Several regional human rights organizations and victims’ organizations are part of the collective and at the beginning of this year, taking stock of what had happened the previous year, they decided they wanted to tell the stories told by the bodies of the women members of the collective, and also the stories of murders of social leaders: “since the beginning of the year, we began to talk in the collective about the importance of recognizing the violence that is recorded in women’s bodies, and so we began by investigating the issue of femicide in Colombia, to recognize the history of the survivors of these attacks against their bodies, but what was really important and led to a union of more than 30 organizations, was to recognize from our individual bodies, how this gender violence had affected us as well and to identify this as a collective body, to reflect and find a process of catharsis,” explains Sandra Álvarez, one of the founders of this process.
On the other hand, the objective was to make visible the stories of detained women and how their bodies continued to talk after they were disappeared, as in the case of Nydia Erika Bautista who was raped and tortured during her disappearance. Another aspect of this action with our bodies was to honor the women who fought, got up and took care of their lives in the middle of the armed conflict, they looked for their sons and daughters, “highlighting the dignified work that these women have done, these defenders of their territory,” Sandra highlights.
Rosa Álvarez is a woman and mother, and she has traveled from Medellín to participate in the action. She is part of another group that was founded in Medellín, the Partido de las Doñas, “a beautiful and shared party,” as she describes it, that unites mothers who have lost their sons and daughters due to the violence in the city. “Our pain brings us together,” she tells me, “but in spite of this pain we have to move forward and we have received unconditional support from these organizations, for which I feel very grateful.” On the day of the planting, she was at the center of the action next to Luz Marina Bernal, a leader from the group of Mothers of Soacha was was planted with the photo of her son. When I asked her why she had planted herself, she replied: “We women are a gender that has suffered so much discrimination because of patriarchy. This action is important to make us feel, to show that we are also worthy and to show men and the world, that, if it were not for women, this world would not exist.”
She was accompanied by Gloria González, a 64-year-old woman also from Medellín and member of the Partido de Las Doñas, who was planted “for thousands of reasons: for the respect they owe us, for more social justice, for a dignified life, equitable work, to have access to health, for so many difficulties, so much lack of opportunity, to show that we women are present and that we are moving forwards.” After the planting, Gloria told me how she felt: “all parts of my heart and of my body are moved…this is a very beautiful experience in which you feel like you are relaxing and that you are saying things in silence, without violence.
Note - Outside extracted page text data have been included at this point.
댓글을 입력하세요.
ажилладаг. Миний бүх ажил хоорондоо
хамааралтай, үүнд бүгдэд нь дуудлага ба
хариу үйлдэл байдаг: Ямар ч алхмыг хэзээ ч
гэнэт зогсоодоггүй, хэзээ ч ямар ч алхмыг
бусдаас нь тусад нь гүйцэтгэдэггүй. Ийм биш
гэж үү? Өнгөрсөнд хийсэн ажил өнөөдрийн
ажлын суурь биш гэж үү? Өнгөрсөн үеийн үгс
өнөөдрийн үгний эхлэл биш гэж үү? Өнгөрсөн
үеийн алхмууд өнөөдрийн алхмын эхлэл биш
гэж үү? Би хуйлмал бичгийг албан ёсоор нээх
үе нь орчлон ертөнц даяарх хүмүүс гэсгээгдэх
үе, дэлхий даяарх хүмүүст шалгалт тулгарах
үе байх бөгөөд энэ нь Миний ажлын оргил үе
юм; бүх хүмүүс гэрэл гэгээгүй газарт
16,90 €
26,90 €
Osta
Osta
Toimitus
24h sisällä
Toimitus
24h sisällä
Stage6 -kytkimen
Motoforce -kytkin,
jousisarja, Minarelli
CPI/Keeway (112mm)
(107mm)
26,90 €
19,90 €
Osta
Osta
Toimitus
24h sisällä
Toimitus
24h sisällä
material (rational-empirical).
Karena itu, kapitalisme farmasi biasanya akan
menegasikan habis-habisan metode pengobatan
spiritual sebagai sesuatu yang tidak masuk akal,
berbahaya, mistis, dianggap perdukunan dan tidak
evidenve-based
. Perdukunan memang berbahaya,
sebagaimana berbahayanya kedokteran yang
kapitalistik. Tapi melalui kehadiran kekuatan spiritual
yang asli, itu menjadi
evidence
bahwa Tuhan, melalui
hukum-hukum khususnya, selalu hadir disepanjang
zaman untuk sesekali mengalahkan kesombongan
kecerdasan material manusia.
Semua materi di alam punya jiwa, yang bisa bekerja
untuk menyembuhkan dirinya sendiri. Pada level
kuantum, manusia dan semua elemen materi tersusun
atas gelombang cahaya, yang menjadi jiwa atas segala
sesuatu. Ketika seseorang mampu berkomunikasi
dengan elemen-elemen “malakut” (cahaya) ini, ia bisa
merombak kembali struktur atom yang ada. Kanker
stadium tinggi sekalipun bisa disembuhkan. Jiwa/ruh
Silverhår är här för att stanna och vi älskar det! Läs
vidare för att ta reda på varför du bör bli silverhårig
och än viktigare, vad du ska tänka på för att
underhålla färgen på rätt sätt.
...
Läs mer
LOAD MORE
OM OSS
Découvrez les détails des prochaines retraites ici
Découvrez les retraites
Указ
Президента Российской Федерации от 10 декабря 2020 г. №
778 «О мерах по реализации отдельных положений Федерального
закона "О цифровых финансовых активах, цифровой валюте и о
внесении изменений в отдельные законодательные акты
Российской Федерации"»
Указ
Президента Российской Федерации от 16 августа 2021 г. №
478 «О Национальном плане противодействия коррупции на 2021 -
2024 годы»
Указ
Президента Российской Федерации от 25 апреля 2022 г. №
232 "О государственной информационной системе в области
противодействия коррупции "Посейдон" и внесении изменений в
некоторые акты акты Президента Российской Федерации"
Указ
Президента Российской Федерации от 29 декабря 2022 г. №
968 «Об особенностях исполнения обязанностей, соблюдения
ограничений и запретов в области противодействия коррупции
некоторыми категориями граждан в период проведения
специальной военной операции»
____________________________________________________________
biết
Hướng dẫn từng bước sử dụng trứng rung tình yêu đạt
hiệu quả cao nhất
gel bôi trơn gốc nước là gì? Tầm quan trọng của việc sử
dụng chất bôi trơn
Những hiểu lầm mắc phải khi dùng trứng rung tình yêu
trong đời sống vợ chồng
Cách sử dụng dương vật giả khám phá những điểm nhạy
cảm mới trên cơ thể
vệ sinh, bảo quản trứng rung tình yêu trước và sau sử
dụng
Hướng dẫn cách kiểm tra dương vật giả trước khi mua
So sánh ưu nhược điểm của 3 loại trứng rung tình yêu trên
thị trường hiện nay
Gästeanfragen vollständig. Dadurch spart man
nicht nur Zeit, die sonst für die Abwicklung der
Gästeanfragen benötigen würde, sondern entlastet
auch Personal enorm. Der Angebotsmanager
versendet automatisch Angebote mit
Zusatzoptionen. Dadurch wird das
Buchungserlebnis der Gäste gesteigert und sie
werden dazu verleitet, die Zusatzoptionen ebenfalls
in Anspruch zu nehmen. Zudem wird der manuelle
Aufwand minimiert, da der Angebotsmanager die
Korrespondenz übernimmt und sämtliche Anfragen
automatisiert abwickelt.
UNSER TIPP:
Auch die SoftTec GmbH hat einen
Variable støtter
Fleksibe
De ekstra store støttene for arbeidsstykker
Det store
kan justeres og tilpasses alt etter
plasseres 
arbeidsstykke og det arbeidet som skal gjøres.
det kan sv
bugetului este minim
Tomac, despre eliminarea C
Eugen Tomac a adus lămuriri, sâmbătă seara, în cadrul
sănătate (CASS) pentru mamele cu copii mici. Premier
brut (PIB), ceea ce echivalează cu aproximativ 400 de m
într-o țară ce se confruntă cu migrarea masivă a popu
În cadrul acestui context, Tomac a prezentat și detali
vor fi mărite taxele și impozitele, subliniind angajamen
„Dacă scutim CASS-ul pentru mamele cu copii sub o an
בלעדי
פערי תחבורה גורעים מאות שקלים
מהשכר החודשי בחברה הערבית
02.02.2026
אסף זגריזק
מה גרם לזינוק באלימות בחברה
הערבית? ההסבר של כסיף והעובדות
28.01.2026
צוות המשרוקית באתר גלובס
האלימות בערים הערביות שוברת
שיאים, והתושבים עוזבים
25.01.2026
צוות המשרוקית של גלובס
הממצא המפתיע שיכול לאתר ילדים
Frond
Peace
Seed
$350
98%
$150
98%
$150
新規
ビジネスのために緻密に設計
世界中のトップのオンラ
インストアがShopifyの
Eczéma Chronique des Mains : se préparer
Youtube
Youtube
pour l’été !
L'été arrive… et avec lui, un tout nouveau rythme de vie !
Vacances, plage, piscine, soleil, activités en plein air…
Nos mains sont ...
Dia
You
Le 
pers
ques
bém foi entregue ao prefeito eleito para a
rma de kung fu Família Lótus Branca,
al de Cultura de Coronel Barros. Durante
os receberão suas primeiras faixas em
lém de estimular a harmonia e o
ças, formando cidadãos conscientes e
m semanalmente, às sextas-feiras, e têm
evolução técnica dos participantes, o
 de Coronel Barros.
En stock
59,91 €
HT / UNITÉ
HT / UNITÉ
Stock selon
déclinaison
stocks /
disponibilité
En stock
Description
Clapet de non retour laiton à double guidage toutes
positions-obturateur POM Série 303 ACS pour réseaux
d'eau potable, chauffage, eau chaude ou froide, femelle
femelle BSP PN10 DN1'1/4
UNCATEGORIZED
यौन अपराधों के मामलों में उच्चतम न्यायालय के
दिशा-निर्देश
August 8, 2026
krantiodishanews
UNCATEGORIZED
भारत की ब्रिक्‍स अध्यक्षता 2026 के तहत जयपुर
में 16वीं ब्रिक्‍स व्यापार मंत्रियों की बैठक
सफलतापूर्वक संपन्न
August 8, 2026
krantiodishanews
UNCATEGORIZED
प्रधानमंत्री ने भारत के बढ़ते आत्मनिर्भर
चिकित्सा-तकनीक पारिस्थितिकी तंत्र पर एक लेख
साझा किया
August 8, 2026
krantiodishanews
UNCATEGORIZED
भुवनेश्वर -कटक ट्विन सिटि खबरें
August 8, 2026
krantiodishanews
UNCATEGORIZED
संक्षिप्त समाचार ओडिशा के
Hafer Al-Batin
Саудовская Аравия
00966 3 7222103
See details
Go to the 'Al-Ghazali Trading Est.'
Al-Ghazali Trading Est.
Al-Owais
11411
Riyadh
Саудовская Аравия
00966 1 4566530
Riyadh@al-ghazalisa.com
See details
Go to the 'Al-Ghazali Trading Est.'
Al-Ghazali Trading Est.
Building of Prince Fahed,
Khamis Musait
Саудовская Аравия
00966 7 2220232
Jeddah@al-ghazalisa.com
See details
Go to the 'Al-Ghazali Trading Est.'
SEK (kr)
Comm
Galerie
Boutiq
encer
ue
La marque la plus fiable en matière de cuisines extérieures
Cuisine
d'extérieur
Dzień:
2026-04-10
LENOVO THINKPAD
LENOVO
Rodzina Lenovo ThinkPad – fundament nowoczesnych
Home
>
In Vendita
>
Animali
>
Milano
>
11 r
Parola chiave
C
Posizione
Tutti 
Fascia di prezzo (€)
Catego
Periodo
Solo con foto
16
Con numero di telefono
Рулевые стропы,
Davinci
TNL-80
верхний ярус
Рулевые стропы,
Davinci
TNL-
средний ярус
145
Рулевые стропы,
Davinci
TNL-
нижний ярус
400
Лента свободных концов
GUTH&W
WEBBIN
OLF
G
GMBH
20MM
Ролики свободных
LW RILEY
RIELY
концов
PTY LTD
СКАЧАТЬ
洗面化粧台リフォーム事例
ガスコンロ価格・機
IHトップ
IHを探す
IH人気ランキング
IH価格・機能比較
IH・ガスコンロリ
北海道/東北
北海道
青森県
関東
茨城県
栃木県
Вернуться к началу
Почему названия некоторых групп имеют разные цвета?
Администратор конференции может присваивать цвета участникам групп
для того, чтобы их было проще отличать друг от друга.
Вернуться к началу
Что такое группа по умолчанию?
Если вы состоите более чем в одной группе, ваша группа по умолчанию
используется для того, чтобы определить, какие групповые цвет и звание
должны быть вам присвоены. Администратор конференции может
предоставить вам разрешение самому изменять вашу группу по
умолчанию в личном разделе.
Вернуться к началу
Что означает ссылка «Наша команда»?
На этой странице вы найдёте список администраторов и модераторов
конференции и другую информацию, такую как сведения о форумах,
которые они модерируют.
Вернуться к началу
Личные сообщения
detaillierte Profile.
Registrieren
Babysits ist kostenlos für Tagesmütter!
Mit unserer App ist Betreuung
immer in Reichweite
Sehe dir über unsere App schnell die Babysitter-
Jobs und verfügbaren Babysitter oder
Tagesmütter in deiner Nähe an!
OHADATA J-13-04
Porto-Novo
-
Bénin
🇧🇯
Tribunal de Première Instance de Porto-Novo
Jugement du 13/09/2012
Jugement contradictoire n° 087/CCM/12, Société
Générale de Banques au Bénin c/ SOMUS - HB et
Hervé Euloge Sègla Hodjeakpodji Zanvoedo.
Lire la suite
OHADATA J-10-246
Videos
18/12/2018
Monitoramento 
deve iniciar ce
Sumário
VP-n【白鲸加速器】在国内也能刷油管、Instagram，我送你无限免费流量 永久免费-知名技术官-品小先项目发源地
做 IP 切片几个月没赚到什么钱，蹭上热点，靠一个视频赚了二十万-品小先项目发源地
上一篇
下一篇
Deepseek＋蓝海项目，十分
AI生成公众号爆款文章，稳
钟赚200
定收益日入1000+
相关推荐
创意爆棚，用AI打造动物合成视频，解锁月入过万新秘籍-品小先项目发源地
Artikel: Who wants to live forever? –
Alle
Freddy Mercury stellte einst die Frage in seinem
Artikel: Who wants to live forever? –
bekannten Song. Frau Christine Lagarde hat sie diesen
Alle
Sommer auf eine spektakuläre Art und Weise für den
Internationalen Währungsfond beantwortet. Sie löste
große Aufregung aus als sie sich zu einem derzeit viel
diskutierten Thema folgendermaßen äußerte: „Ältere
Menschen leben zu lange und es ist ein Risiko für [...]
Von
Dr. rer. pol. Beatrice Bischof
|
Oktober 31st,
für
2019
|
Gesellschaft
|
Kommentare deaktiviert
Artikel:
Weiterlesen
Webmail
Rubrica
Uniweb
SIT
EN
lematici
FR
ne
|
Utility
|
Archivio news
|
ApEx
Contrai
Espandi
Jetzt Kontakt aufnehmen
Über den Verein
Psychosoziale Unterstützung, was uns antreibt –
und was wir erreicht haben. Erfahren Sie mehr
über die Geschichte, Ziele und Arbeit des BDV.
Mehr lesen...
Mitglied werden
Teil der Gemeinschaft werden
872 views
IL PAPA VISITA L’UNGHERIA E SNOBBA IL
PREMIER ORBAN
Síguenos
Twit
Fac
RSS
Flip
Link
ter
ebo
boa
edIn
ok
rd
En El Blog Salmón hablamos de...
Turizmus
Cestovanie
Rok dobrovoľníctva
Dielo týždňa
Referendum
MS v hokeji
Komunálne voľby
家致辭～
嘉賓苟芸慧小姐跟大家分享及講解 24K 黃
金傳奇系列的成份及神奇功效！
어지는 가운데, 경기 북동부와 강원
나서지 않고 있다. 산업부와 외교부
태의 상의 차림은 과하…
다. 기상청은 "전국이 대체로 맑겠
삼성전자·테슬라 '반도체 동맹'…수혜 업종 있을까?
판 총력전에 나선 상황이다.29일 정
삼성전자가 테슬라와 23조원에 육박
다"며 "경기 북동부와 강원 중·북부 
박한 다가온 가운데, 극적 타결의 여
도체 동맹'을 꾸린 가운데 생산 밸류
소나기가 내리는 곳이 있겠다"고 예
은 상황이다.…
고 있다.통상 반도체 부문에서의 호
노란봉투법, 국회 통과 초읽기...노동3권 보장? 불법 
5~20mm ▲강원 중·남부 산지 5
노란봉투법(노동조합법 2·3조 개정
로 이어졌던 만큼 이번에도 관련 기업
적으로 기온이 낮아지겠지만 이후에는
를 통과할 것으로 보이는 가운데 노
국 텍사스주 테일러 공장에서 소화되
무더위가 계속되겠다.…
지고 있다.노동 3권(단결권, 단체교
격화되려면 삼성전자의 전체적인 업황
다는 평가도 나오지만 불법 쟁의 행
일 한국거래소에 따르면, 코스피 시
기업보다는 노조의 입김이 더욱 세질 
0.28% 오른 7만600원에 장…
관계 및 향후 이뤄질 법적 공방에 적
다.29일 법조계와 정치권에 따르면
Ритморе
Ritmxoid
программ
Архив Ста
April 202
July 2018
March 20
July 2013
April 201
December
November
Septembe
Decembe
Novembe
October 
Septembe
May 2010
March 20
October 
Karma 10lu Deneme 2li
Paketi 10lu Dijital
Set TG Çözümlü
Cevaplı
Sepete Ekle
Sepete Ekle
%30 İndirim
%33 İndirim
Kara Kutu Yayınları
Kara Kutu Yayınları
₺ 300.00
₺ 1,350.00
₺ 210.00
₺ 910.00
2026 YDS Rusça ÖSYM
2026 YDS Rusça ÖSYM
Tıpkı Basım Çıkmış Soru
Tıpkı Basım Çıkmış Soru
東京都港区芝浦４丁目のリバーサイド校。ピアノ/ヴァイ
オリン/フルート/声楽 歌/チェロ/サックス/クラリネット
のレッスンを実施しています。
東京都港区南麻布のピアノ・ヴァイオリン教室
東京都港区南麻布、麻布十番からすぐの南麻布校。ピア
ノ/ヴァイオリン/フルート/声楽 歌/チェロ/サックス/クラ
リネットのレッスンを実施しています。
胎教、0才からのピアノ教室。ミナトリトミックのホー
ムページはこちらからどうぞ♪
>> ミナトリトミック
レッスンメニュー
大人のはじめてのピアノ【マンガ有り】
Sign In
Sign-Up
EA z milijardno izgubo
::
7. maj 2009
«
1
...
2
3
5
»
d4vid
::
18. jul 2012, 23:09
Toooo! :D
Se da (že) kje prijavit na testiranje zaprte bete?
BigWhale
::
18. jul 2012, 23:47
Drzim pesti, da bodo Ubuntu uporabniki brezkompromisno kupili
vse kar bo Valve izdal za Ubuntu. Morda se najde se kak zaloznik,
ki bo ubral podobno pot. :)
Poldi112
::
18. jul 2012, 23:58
I felt very dignified, it was a new rebirth.”
The morning of Sunday, November 25 was full of symbols of protest. It was a union of women, but also men who reject this violence. At the end of the performance-action, the 40 women who were planted joined together with the other people present who were supporting the initiative, and their cry was “we unite and mobilize to guarantee a society free from violence, we are Cuerpos Gramaticales,” then they read a manifesto promoting the empowerment of women and a rejection of violence against them and their bodies, for being women. A moment of strength and hope, full of smiles.